- **WHAT IS BEING ASKED**: Report every line of the items that contains the string "oppositeDirection", copying each such line in full. Case counts.

- **SUPPLIED MATERIAL**:
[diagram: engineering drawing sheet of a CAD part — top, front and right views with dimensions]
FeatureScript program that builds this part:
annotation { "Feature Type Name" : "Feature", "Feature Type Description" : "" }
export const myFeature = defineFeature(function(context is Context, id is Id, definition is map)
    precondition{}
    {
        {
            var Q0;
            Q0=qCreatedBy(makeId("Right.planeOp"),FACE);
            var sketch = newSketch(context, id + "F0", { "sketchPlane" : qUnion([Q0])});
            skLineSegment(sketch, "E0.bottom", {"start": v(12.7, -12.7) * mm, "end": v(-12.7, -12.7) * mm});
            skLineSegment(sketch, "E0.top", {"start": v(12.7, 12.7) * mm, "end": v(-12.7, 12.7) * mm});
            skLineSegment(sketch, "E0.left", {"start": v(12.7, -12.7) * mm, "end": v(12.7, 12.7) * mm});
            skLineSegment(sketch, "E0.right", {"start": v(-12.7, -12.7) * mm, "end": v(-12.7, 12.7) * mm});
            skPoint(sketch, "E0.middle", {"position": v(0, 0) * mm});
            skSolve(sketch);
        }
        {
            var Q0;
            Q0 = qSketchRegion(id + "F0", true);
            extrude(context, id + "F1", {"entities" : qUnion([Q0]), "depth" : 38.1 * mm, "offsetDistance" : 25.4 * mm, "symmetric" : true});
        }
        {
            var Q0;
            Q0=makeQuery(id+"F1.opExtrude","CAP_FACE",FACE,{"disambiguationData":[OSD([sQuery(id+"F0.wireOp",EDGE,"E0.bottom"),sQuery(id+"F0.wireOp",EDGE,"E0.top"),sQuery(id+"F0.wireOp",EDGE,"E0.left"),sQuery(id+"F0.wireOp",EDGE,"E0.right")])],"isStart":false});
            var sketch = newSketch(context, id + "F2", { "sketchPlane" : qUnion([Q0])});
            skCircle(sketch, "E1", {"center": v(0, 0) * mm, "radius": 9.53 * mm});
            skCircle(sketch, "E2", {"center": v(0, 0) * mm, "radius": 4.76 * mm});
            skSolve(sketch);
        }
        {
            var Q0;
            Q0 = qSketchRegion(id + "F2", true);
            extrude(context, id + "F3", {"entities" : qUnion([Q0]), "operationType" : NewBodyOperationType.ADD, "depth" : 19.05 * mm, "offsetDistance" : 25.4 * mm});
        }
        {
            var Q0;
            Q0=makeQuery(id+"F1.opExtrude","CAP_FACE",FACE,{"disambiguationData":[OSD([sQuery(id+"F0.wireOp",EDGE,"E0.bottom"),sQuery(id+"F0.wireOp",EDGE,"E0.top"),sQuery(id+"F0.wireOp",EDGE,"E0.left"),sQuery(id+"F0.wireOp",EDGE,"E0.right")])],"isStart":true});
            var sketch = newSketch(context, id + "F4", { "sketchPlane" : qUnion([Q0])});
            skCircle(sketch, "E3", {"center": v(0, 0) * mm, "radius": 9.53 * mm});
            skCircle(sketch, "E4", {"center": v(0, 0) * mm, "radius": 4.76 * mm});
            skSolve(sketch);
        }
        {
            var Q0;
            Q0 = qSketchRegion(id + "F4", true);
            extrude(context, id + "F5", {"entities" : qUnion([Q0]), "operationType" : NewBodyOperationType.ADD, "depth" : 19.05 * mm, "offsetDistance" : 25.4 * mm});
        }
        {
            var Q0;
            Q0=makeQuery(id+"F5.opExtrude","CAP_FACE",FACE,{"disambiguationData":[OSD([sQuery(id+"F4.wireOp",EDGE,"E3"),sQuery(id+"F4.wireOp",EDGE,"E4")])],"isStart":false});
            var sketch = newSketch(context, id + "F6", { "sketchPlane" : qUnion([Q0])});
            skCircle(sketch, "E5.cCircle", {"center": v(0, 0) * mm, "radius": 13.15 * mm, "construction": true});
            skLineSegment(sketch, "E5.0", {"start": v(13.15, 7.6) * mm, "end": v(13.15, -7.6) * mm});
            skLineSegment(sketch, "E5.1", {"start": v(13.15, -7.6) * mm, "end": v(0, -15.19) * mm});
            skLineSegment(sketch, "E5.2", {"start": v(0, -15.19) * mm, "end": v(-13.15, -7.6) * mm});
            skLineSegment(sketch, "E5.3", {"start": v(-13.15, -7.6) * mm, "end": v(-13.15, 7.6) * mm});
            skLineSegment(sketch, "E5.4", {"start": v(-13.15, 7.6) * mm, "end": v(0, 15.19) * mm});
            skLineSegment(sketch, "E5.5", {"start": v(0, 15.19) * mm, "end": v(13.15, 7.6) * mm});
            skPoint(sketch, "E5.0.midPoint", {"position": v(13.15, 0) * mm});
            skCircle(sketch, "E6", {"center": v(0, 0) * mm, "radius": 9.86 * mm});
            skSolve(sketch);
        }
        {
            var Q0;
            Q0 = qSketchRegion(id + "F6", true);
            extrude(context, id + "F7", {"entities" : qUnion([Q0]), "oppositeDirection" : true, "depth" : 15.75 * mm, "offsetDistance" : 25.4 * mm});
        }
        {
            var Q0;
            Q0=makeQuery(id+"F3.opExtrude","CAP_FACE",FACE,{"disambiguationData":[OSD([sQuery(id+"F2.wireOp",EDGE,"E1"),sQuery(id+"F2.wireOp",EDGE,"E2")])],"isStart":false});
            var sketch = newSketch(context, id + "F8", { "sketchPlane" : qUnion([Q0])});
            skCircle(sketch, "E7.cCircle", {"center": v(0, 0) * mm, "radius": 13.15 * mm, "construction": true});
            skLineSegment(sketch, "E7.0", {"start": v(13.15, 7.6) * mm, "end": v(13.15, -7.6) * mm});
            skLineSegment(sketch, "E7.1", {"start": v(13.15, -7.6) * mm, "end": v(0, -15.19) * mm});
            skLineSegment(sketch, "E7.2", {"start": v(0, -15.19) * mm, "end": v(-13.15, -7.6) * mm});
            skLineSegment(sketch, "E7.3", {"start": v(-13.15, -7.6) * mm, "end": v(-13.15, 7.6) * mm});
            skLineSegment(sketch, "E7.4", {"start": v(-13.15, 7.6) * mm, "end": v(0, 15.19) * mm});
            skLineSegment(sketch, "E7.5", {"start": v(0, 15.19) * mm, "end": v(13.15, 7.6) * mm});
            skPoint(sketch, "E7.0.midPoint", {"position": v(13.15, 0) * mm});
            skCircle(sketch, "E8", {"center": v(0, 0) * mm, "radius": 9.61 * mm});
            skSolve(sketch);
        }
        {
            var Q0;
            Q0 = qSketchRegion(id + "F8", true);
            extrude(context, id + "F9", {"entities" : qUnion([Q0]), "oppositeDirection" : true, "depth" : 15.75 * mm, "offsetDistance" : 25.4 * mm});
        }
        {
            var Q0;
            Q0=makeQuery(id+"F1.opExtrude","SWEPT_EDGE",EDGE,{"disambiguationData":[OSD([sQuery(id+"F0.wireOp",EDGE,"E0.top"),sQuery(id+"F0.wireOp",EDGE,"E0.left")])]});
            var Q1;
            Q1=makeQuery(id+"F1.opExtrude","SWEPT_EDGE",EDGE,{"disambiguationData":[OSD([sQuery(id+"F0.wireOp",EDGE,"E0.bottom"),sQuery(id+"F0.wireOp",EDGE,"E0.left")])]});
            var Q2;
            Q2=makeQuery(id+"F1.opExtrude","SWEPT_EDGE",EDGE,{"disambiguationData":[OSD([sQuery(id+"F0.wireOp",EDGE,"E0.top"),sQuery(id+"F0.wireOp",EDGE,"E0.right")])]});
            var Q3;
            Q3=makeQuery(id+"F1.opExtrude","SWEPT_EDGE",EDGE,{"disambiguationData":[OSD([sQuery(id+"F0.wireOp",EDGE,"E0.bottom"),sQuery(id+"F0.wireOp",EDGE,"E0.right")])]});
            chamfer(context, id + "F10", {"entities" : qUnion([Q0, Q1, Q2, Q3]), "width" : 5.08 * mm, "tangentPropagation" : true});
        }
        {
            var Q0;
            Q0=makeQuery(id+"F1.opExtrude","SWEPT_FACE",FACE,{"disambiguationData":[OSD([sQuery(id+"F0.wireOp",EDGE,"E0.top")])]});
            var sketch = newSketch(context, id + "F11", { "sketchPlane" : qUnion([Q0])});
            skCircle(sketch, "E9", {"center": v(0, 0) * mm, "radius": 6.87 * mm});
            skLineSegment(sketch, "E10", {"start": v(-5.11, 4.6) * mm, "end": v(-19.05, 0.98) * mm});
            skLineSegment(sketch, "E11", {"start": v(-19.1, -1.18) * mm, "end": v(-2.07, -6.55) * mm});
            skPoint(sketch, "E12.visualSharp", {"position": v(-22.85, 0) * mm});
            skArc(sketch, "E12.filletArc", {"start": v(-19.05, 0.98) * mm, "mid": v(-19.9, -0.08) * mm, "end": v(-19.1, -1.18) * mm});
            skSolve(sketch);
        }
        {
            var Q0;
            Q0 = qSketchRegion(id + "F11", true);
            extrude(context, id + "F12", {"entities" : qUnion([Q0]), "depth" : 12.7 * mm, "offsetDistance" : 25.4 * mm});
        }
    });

- **ANSWER TO THIS EXERCISE**:
            extrude(context, id + "F7", {"entities" : qUnion([Q0]), "oppositeDirection" : true, "depth" : 15.75 * mm, "offsetDistance" : 25.4 * mm});
            extrude(context, id + "F9", {"entities" : qUnion([Q0]), "oppositeDirection" : true, "depth" : 15.75 * mm, "offsetDistance" : 25.4 * mm});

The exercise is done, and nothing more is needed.